The simulations developed are novel in that:
New ways of treating non-linear terms, which arise in the governing equations are explored looking for accuracy and efficiency of the analytical solutions. Current beam foundation models are unsatisfactory, mainly due to the fact that non-linear characteristics cannot be included easily or even at all. In all but a few references found in the literature, the foundation studied has been assumed to be linear, so as to simplify the mathematical model developed. In practice, however, the support structure of a railway track is highly non-linear because of the hardening characteristic of the ballast and also the rail-pad.

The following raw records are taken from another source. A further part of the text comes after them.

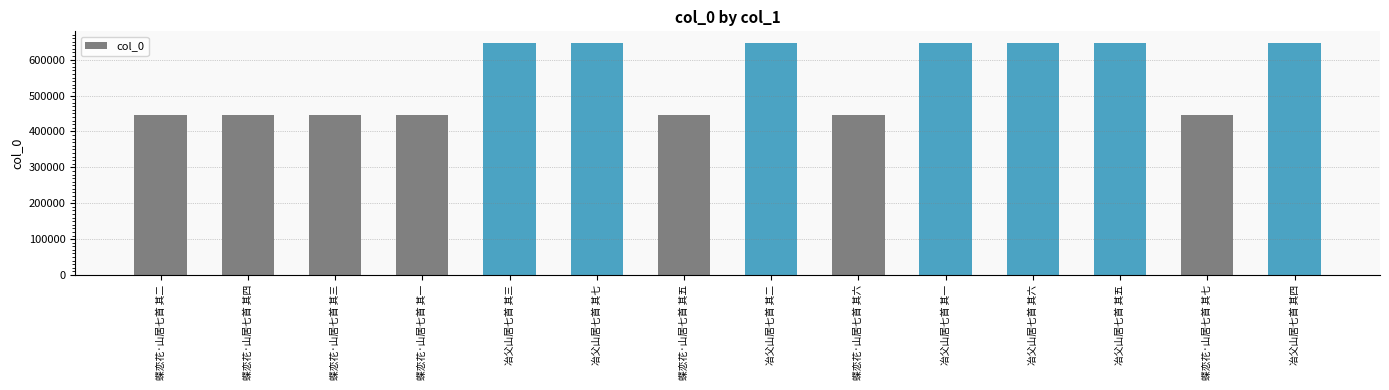

Between 冶父山居七首 其四 and 蝶恋花·山居七首 其二, which is larger?

冶父山居七首 其四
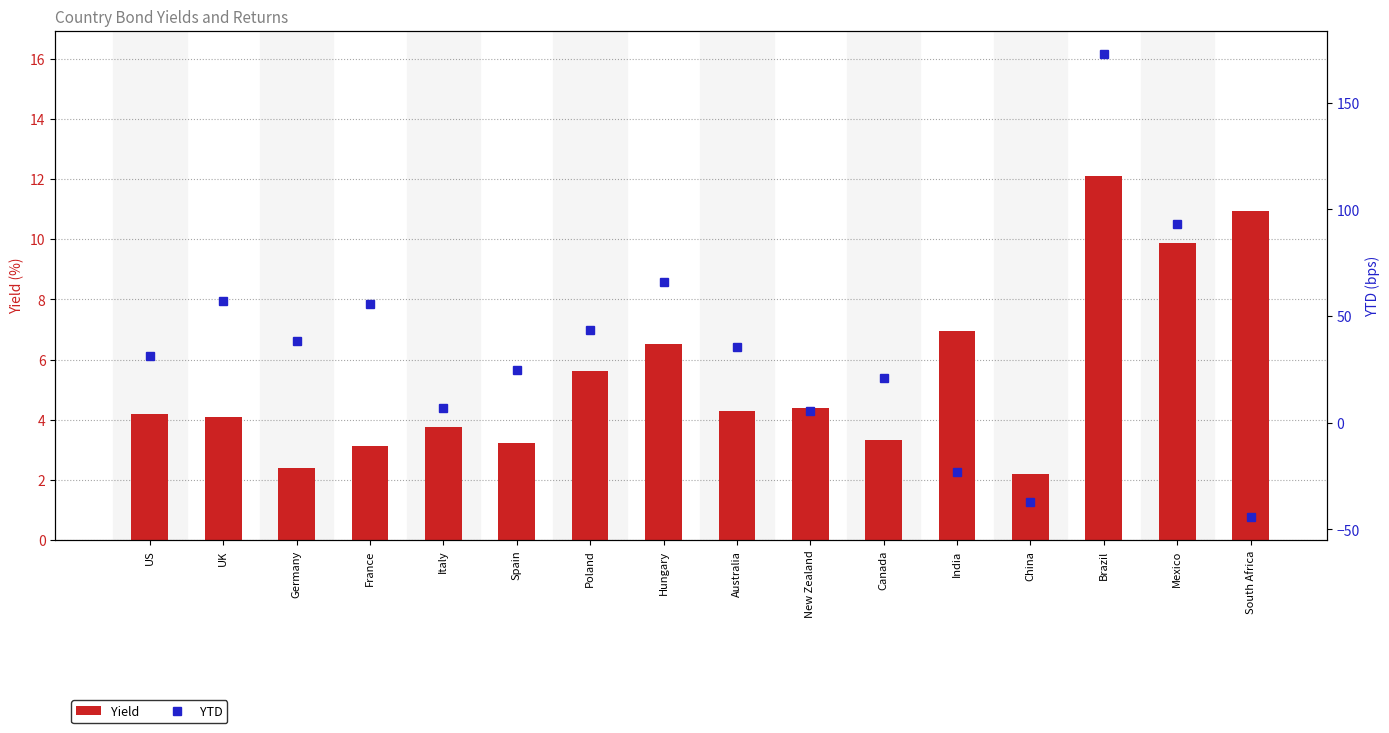

What is the maximum value shown in the chart?

172.9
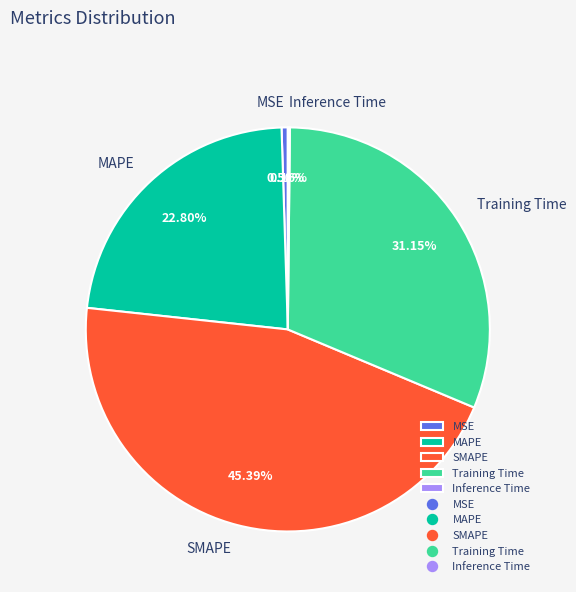

Combined, do MAPE and SMAPE account for over 50%?

Yes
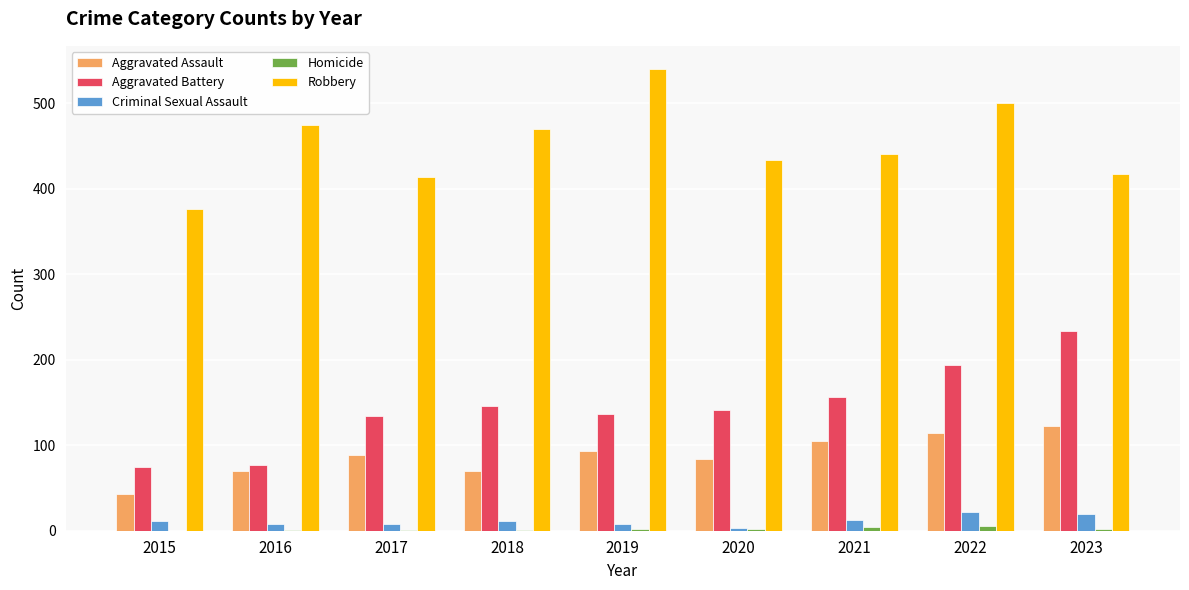

Which series has the largest total across all categories?

Robbery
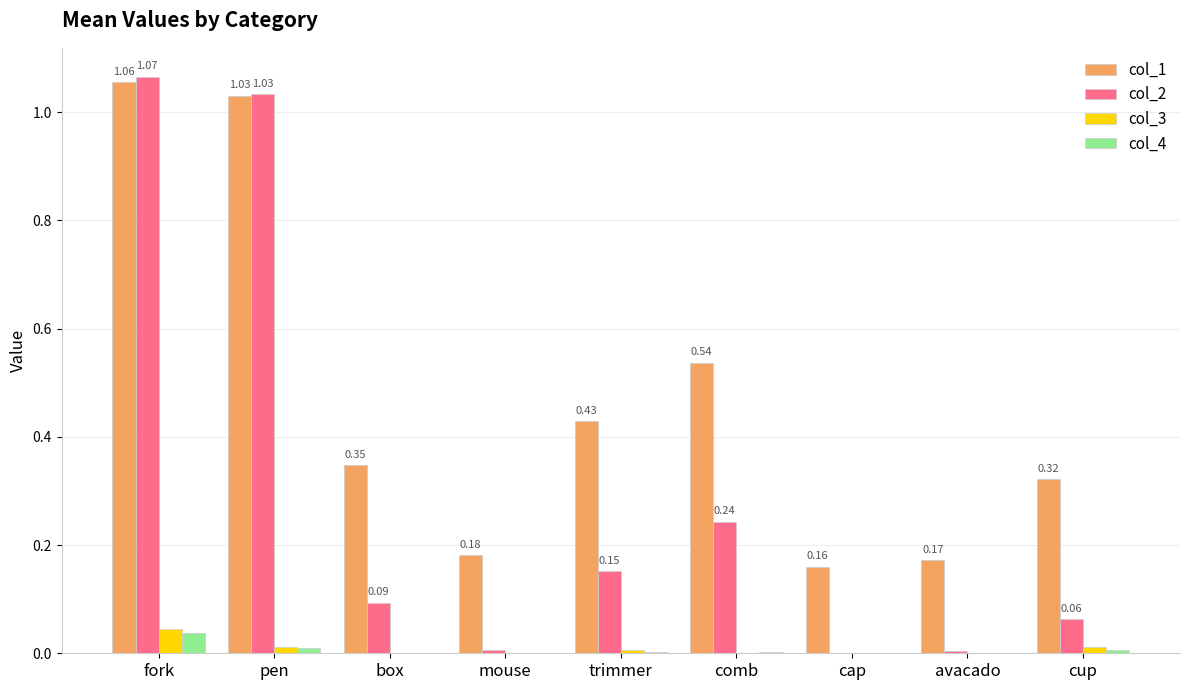

Are the bars horizontal?

No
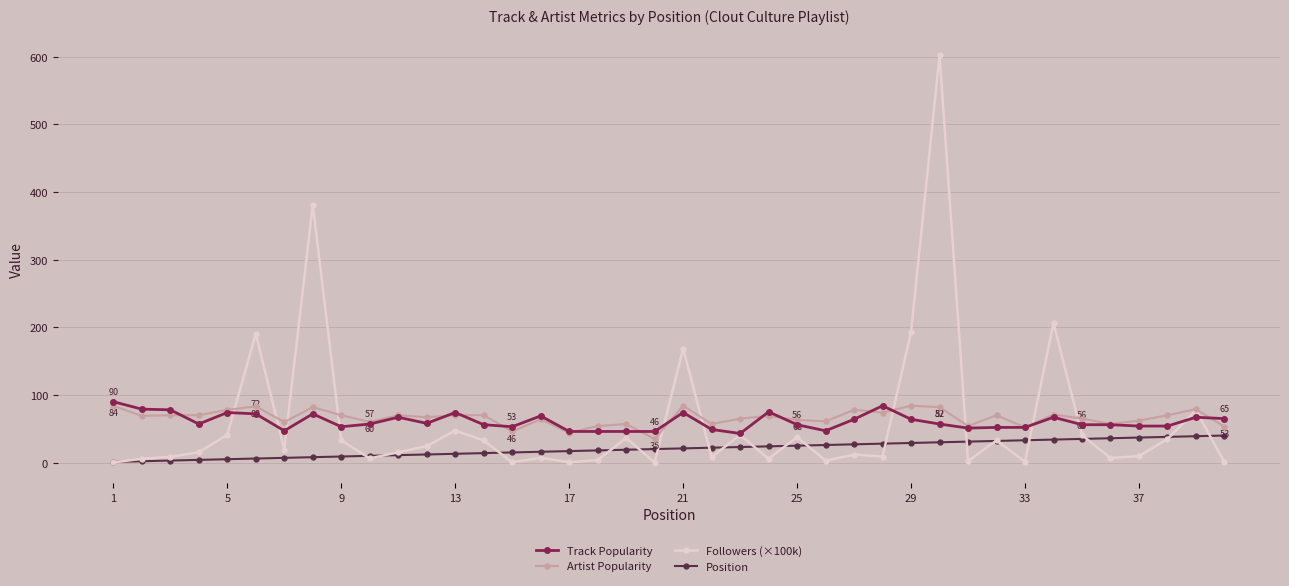

True or false: Position and Track Popularity intersect in this chart.

False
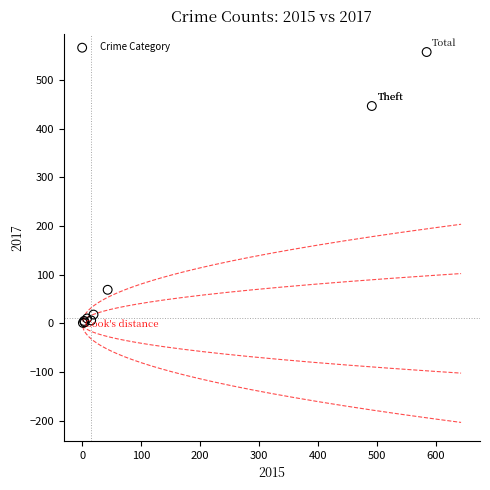

What Y value in the scatter plot is closest to 279?

447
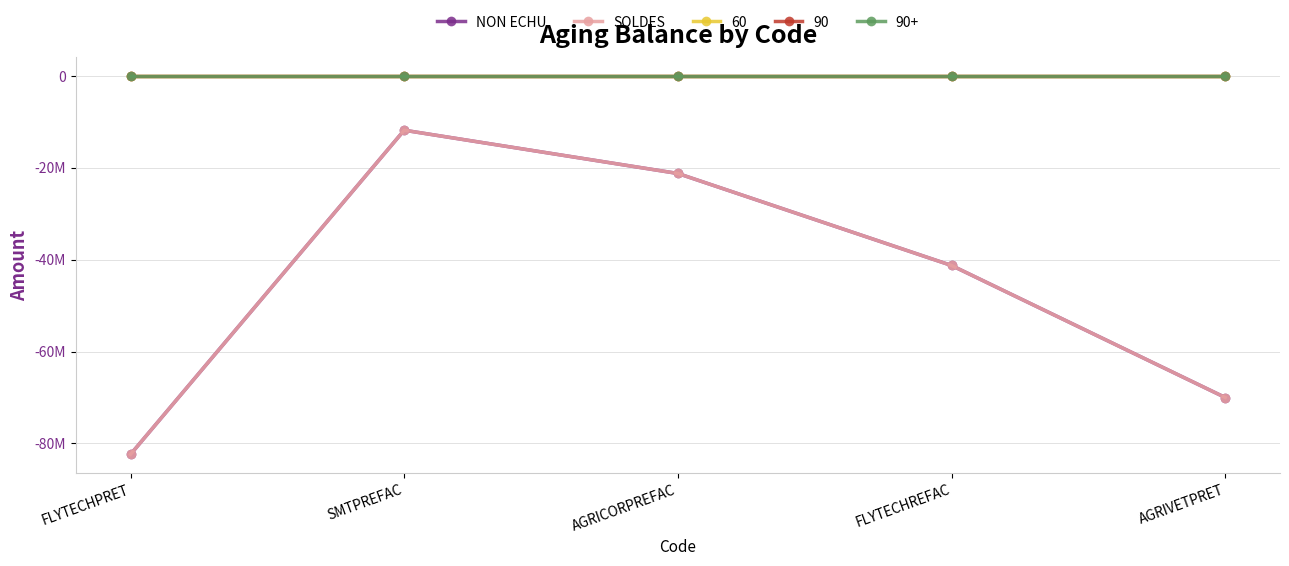

Where is NON ECHU nearest to the value -47089446?

FLYTECHREFAC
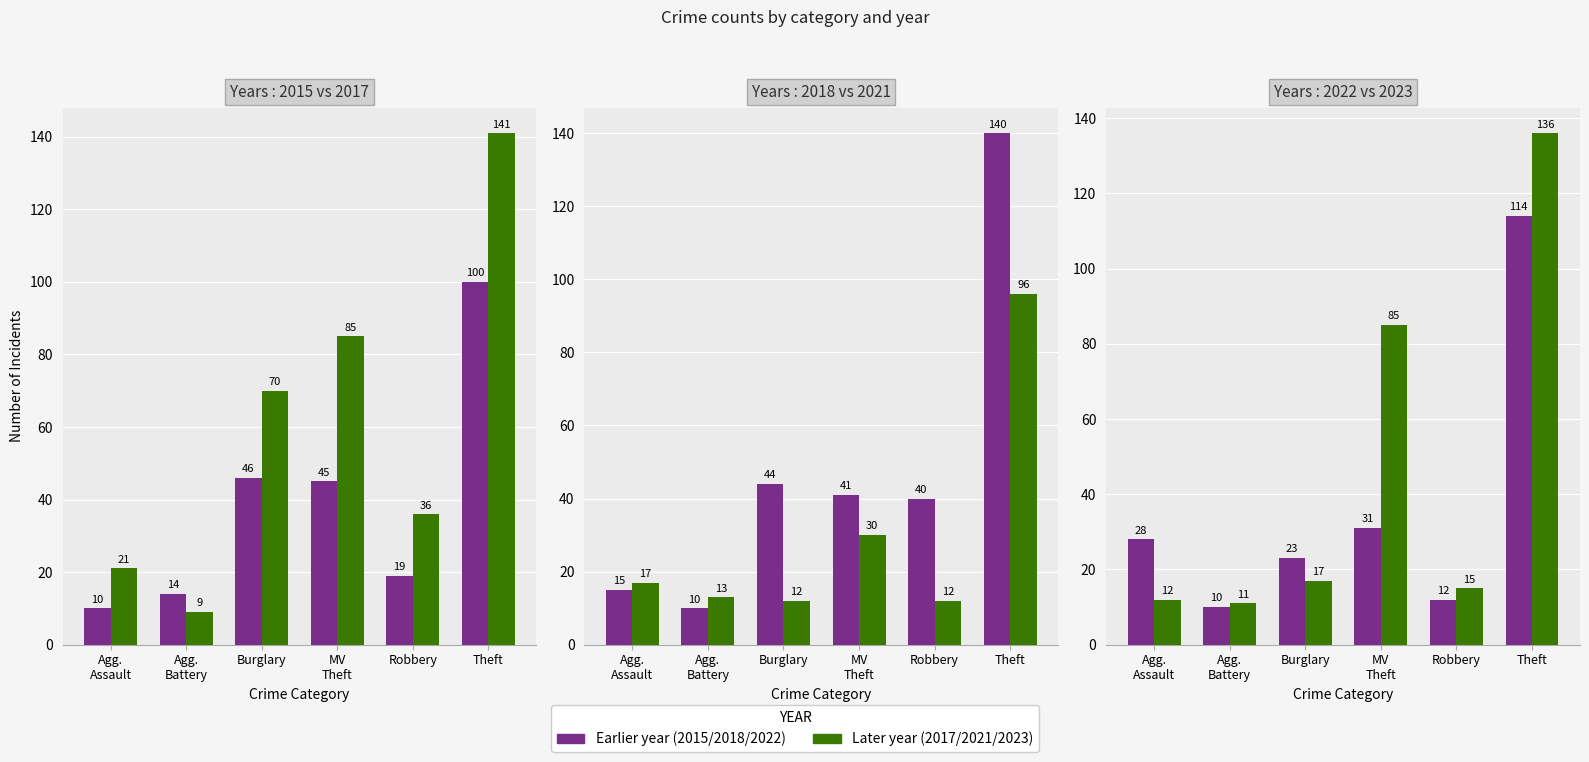

At which category does the chart reach its minimum across all series?

Agg. Battery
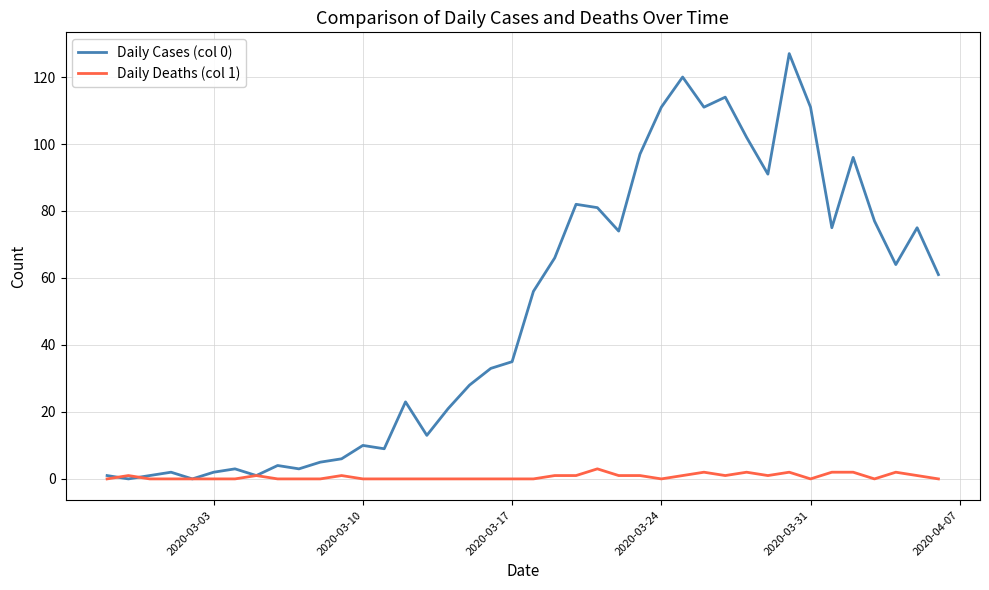

List the series in order of their peak value, lowest first.

Daily Deaths (col 1), Daily Cases (col 0)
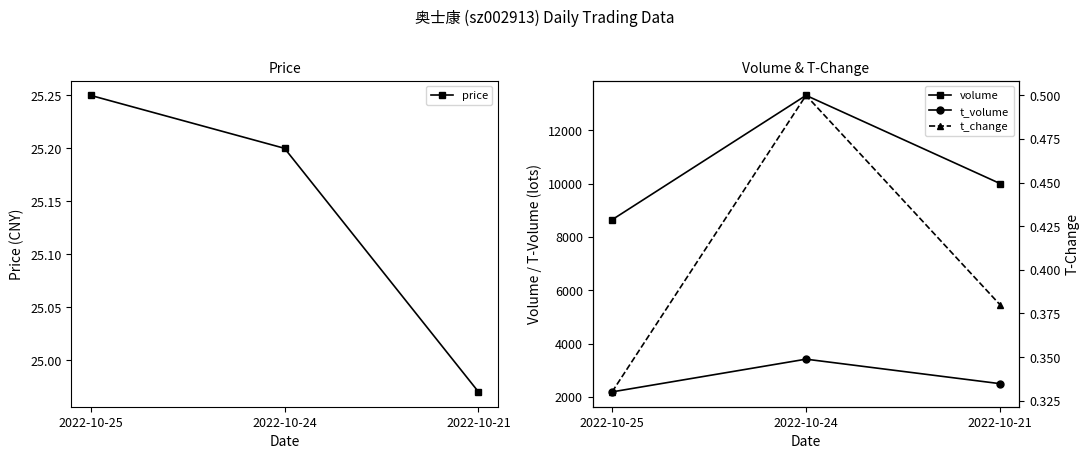

Where does the t_volume series first go above 2496?

2022-10-24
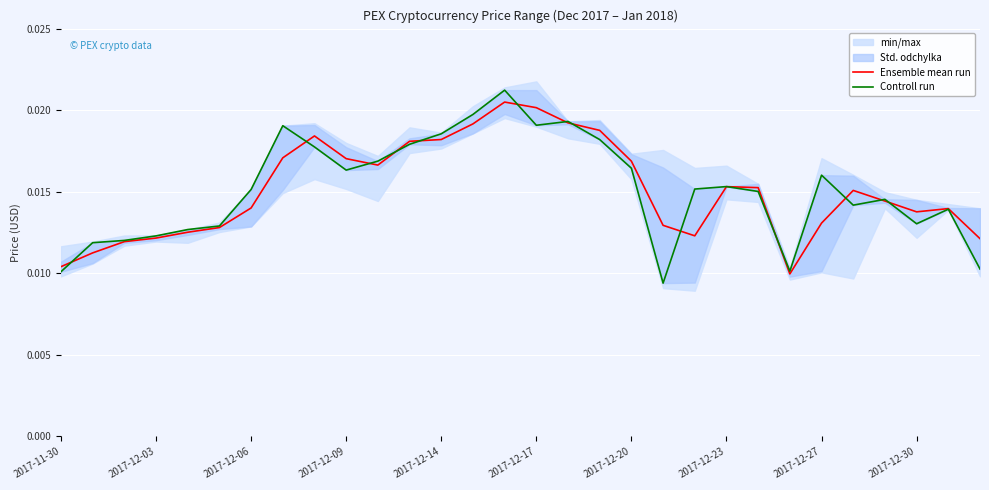

What is the sum of all Controll run values?

0.5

Also different ways of including the loading and damping terms within the governing equations is examined.
About the Speaker:
Desmond Adair holds a PhD in Aerodynamics from Imperial College, London. He spent a number of years working as a Research Engineer with the Fixed-Wing Division, NASA Ames, Moffett Field California. This was followed with a position as a Senior Research Engineer at the National Physical Laboratory in Teddington, England, with secondments to the National Institute of Science and Technology, Washington, DC, and the Naval Warfare Center White Oak, Silver Spring, Maryland.
He has worked for British Aerospace in the capacity of Senior Research Engineer at Warton, Lancs., in the European Fighter Aircraft programme and also as the Senior Aeroscience Instructor for the Al Yamamah project in Saudi Arabia. Before his present position, he was a Senior Lecturer and Research Associate with the University of Tasmania, Hobart, Australia. He now holds the post of Research Fellow with the University of Tasmania.
Dr. Adair’s teaching and education management experience is wide ranging. Lately his main teaching areas are Engineering Thermodynamics, Propulsion, Flight Mechanics, Sustainable Technology and Numerical Methods. His current research interests include: Computational Fluid Dynamics, Hydrogen Technology, Aeromechanics, Structural vibrations and novel non-linear analytical solution methods. Since 2011, Dr. Adair has published more than 100 research papers in impact journals and presented his research at more than 80 peer-reviewed international conferences.